*** Block opens ***

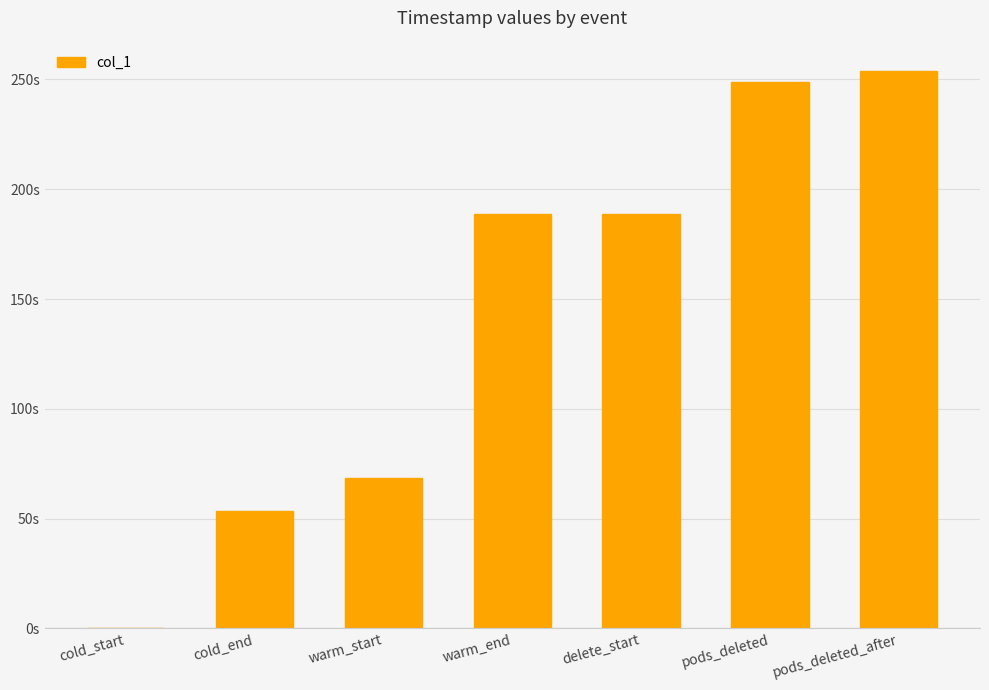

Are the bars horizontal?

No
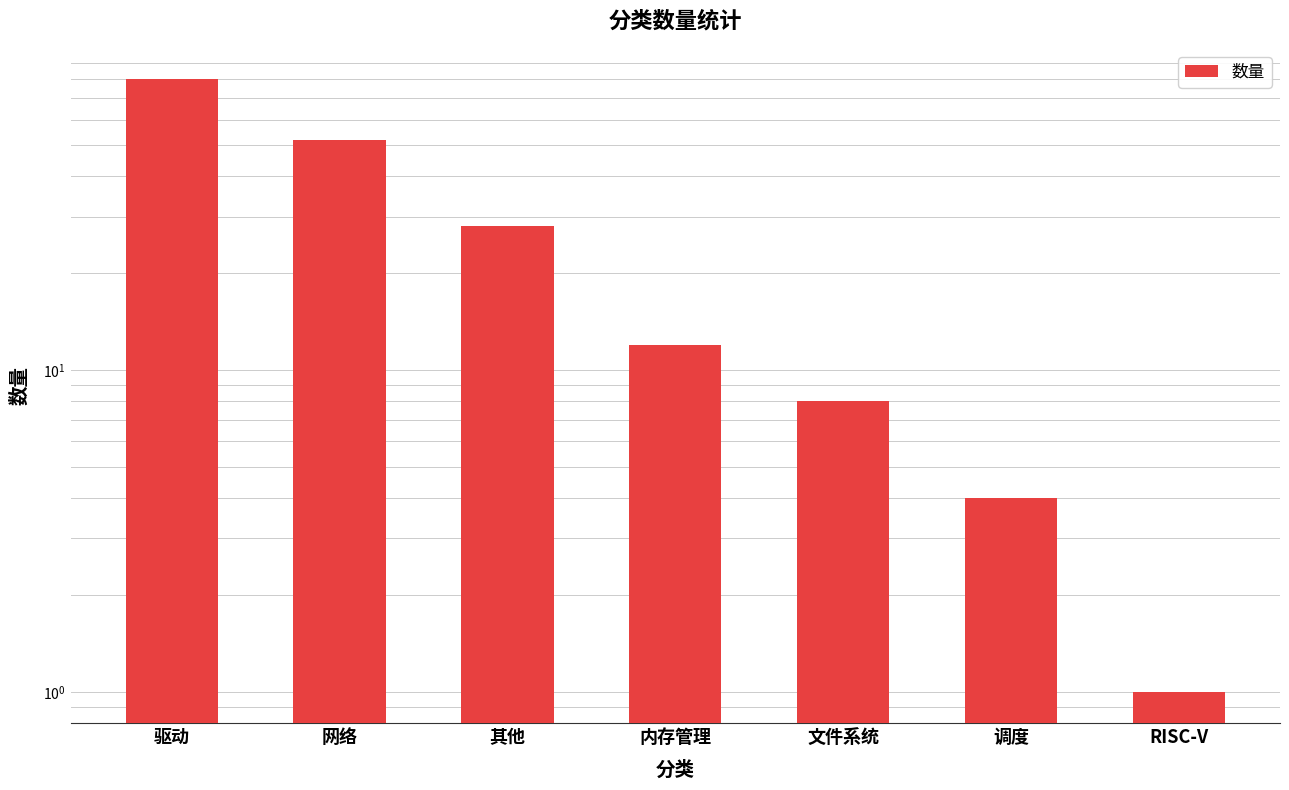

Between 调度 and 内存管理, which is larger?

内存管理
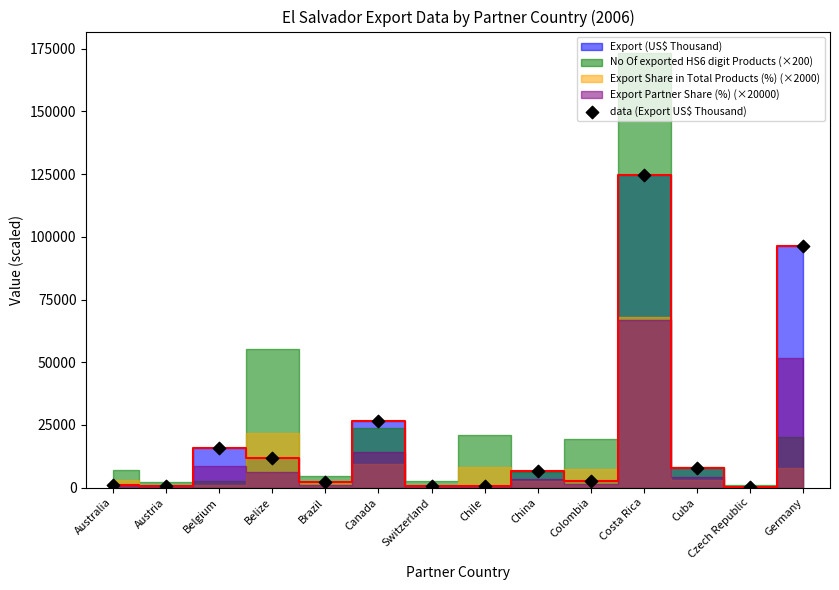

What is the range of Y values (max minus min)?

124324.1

*** Block closes ***

Task brief
Update the records by changing "range" to "spread" and keep every other word as it is. Don't include the pictures.

Expected output
Are the bars horizontal?

No

Between 调度 and 内存管理, which is larger?

内存管理

What is the spread of Y values (max minus min)?

124324.1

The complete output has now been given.